Police Chiefs Association Defends Use Of Force Following Trump Speech
The International Association of Chiefs of Police (IACP) issued a statement on police use of force Friday, following a speech from President Donald Trump in which he was accused of encouraging violence.
While speaking about violent gang-members in a speech to law enforcement officers that focused on MS-13, Trump said police shouldn’t be “too nice” when handling violent criminals. In the wake of the speech, media framed Trump has having endorsed police brutality.
“Law enforcement officers are trained to treat all individuals, whether they are a complainant, suspect, or defendant, with dignity and respect,” the IACP statement read. “This is the bedrock principle behind the concepts of procedural justice and police legitimacy.”

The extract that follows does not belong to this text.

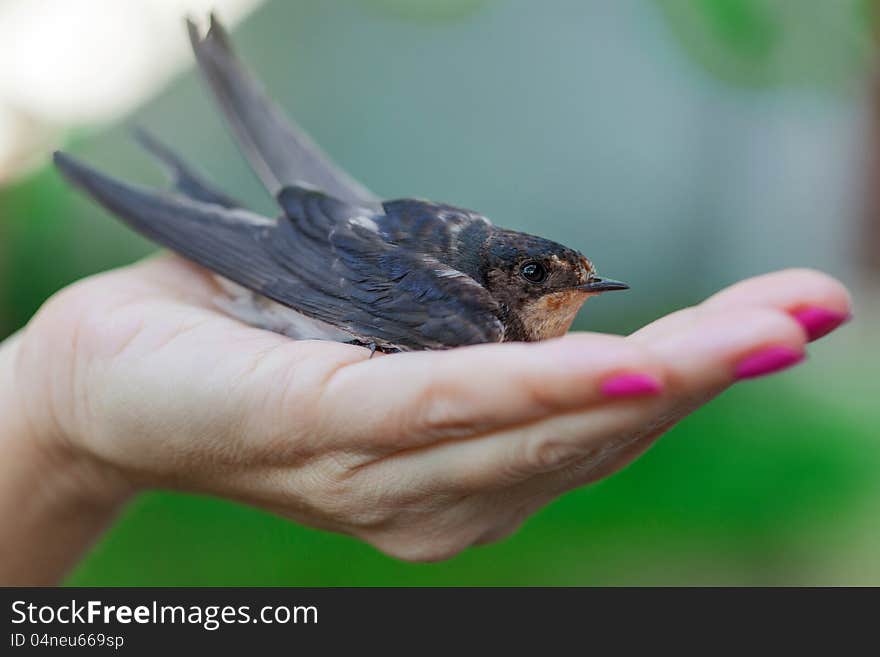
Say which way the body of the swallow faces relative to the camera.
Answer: to the viewer's right
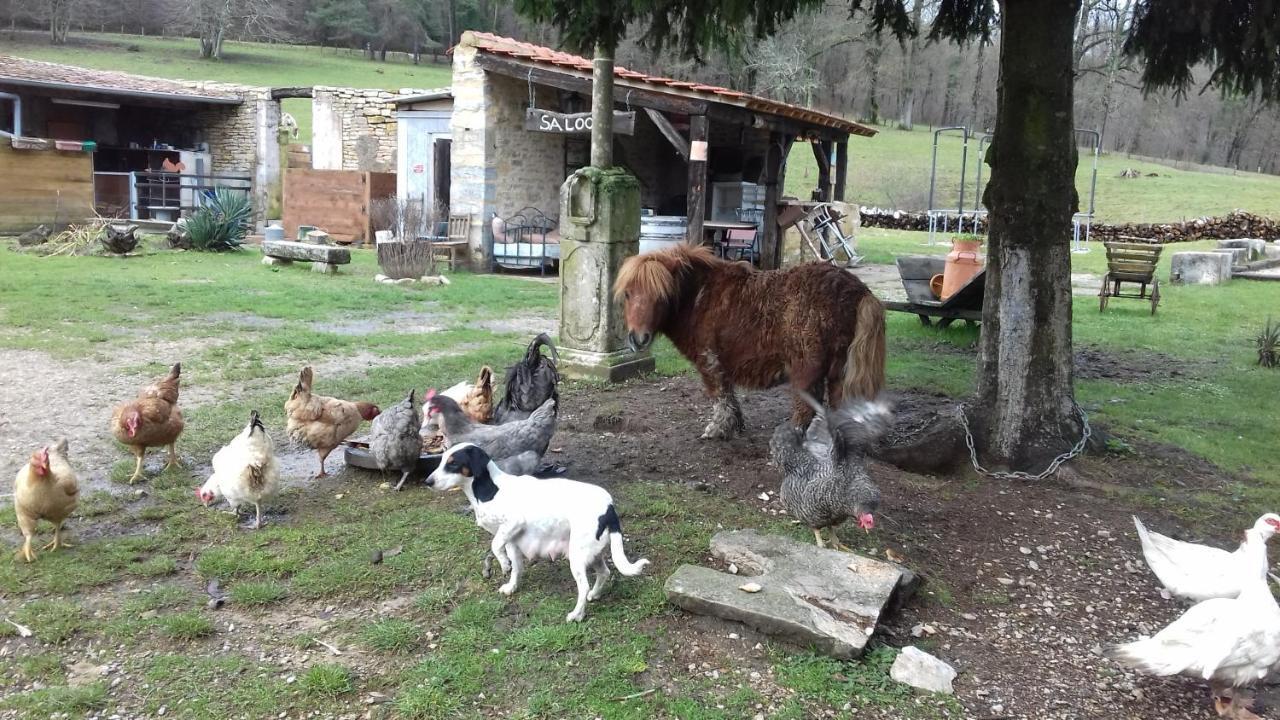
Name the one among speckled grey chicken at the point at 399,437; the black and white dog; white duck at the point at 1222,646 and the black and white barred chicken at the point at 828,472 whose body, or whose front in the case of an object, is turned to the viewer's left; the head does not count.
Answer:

President urges officers to commit acts of brutality, officers laugh and cheer wildly. Beginning to think problem isn’t a few bad apples. pic.twitter.com/o1sSgw6lGy
— Matthew Gertz (@MattGertz) July 28, 2017
“Like when you guys put somebody in the car and you’re protecting their head, you know, the way you put the hand over. Like, don’t hit their head and they’ve just killed somebody, don’t hit their head. I said, ‘You can take the hand away, OK,” Trump said.
The IACP wrote that the use of force is one of the most difficult parts of policing, but also added that law enforcement has policies in place to “ensure that any use of force is carefully applied and objectively reasonable considering the situation confronted by the officers.”
Many in conservative media pushed back against the idea that Trump had endorsed violence, claiming he merely told officers not to go out of their way to make suspects comfortable.
“This is all exaggeration,” Commentator Ben Shapiro wrote. “Is it appropriate for Trump to encourage police not to be ‘too nice’ to suspects? Not really. But it’s not police brutality to refrain from putting your hand on the head of a suspect to prevent them from bumping it on a car door. It’s police brutality if you slam their head into the car door.”
He told readers to “watch the tape yourself, rather than reading the headlines blared by an aggressively antipathy-laden media.”